Set your eyes SE at 21:00 local time for our last installment of the Winter sky. As of today, the near-full moon is in Cancer blotting out many of the dimmer stars. You may want to wait until the 15th of January when the moon is below the horizon to see some of what I’m writing about today. Locate our red friend Betelgeuse (alpha Ori) as your starting point. From there, tonight’s journey will take us to the charioteer, the twins, and the unicorn.
Need a ride?
From Betelgeuse, look north (up) and east (left). The 0.05 magnitude star you’ll run into is Capella (alpha Aur). The constellation Auriga is derived from the Latin word for “charioteer” or, in modern terms, “chauffeur.” Auriga’s ring of stars is supposed to represent the charioteer’s helmet.
Capella is a quadruple stars system about 42 light-years from earth. The two primary stars are type G giants and are accompanied by two red dwarfs. For sci-fi and Star Trek fans, Capella is the fictional setting for “Friday’s Child,” a season-two episode of the original Star Trek series which first aired 1 Dec 1967.
Just down and to the left of Capella, you’ll run into Menkalinan (Beta Aur. Menkalinan is a 1.90 magnitude trinary system with two white sub-giants and a red dwarf all about 85 light-years from earth.
Gemini a naked-eye dream
Let’s return to Betelgeuse base and draw a mental line due east (left). The first bright start we encounter is Alhena (gamma Gem). Continue along your mental straight line to find Pollux. Pollux (beta Gem) breaks the tradition of designating the brightest star in a constellation “alpha” since it’s brother Castor (alpha Gem) bears that distinction. Castor is the bright star right above Pollux. These two stars are the traditional twins, but astronomically-speaking, they have little in common. Castor is a 6-star system made up of blue A-type stars and red dwarfs. Pollux is a single, yellow-orange K-type giant. Pollux’s has a radius almost nine times that of our sun’s. It also has a planet, designated Pollux-b with a mass about 2.3 times that of Jupiter’s, orbiting every 590 days. Pollux-b was discovered in June 2006 so don’t say there is nothing new in astronomy.
The stars of Gemini range about 30 light-years to 1100 light-years from earth. With twelve stars brighter than 4 magnitude, Gemini is a naked-eye dream. It is the exact opposite of our next destination.
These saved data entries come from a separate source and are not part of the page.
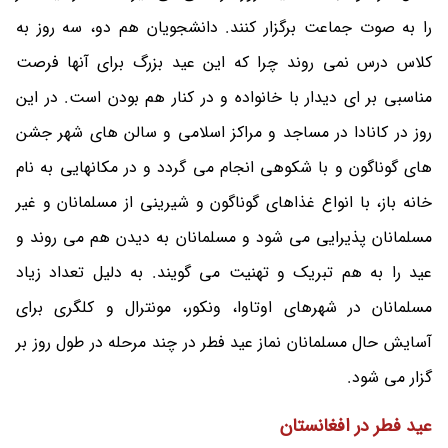
را به صوت جماعت برگزار کنند. دانشجویان هم دو، سه روز به
کلاس درس نمی روند چرا که این عید بزرگ برای آنها فرصت
مناسبی بر ای دیدار با خانواده و در کنار هم بودن است. در این
روز در کانادا در مساجد و مراکز اسلامی و سالن های شهر جشن
های گوناگون و با شکوهی انجام می گردد و در مکانهایی به نام
خانه باز، با انواع غذاهای گوناگون و شیرینی از مسلمانان و غیر
مسلمانان پذیرایی می شود و مسلمانان به دیدن هم می روند و
عید را به هم تبریک و تهنیت می گویند. به دلیل تعداد زیاد
مسلمانان در شهرهای اوتاوا، ونکور، مونترال و کلگری برای
آسایش حال مسلمانان نماز عید فطر در چند مرحله در طول روز بر
گزار می شود.
عید فطر در افغانستان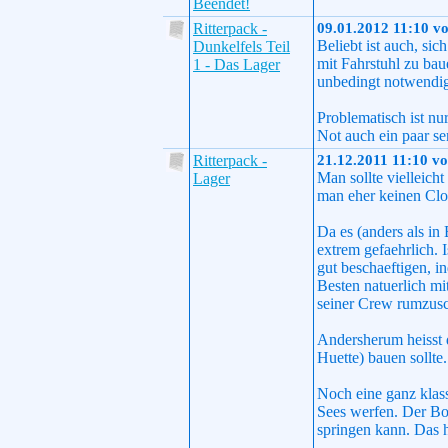
Beendet!
Ritterpack -
09.01.2012 11:10 v
Beliebt ist auch, sic
Dunkelfels Teil
mit Fahrstuhl zu bau
1 - Das Lager
unbedingt notwendig 
Problematisch ist n
Not auch ein paar s
Ritterpack -
21.12.2011 11:10 v
Man sollte vielleich
Lager
man eher keinen Clo
Da es (anders als in
extrem gefaehrlich. 
gut beschaeftigen, i
Besten natuerlich mi
seiner Crew rumzusch
Andersherum heisst d
Huette) bauen sollte.
Noch eine ganz klass
Sees werfen. Der Bod
springen kann. Das h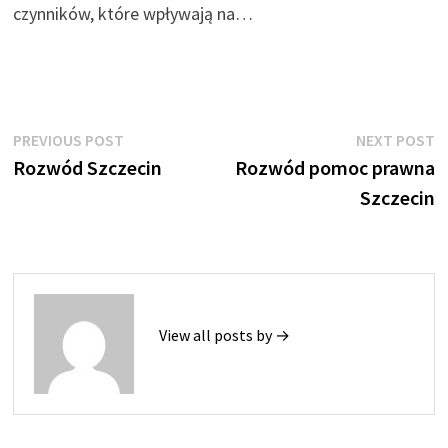
czynników, które wpływają na…
Nawigacja
Previous
N
PREVIOUS POST
NEXT POST
post:
p
Rozwód Szczecin
Rozwód pomoc prawna
wpisu
Szczecin
View all posts by →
Dim, lonely Monoceros’ secrets
Monoceros, the unicorn, lies south of Gemini between the dogs. From Betelgeuse, trace a triangle down to Sirius and left to Procyon. The seemingly empty space of that region is the constellation Monoceros. The unicorn is outlined by stars not much brighter than a 4 magnitude which makes it difficult to see with the moon nearby or from any lighted population centers. Monoceros is indeed one of the least favorite naked-eye destination. Even with a good telescope it doesn’t give up its secrets easily. But the wonders are there.
Beta Monoceros, a 4.60 magnitude neighbor eclipsed by its proximity to Sirius, is a beautiful trinary system which appears fixed from earth. It consists of three B type stars nearly 700 light-years away. In 1781, William Herschel took the first close look at Beta Mon and declared it “one of the most beautiful sights in the heaven.”
Alpha Monoceros is located about halfway between Sirius and Procyon (and slightly south). It is a G type star not very different from our own sun. If you can see it, you’re getting a good idea how our own sun looks from 144 light-years away, small, dim, and unassuming. I wonder if someone on a planet around Alpha Monoceros is starring back.
There is one last, non-naked-eye object in the unicorn. At magnitude 15.74, V838 is invisible to all but the best telescopes. About 20,000 light-years from earth, V838 went unnoticed until 2002 when it underwent a violent outburst. Originally thought to be going nova, astronomers have since put forth several non-nova theories about its sudden activity. One theory involves a star on its last leg. Another theory speculates that two stars are colliding. Regardless of which is right, the Hubble telescope image of the star is a thing of beauty.
This concludes our tour of the winter sky, my favorite part of the night sky. Hopefully, I’ll return to the old blog with something new from Associated Content this week. Until then, take something hot to drink when you go out under the wonderful winter sky.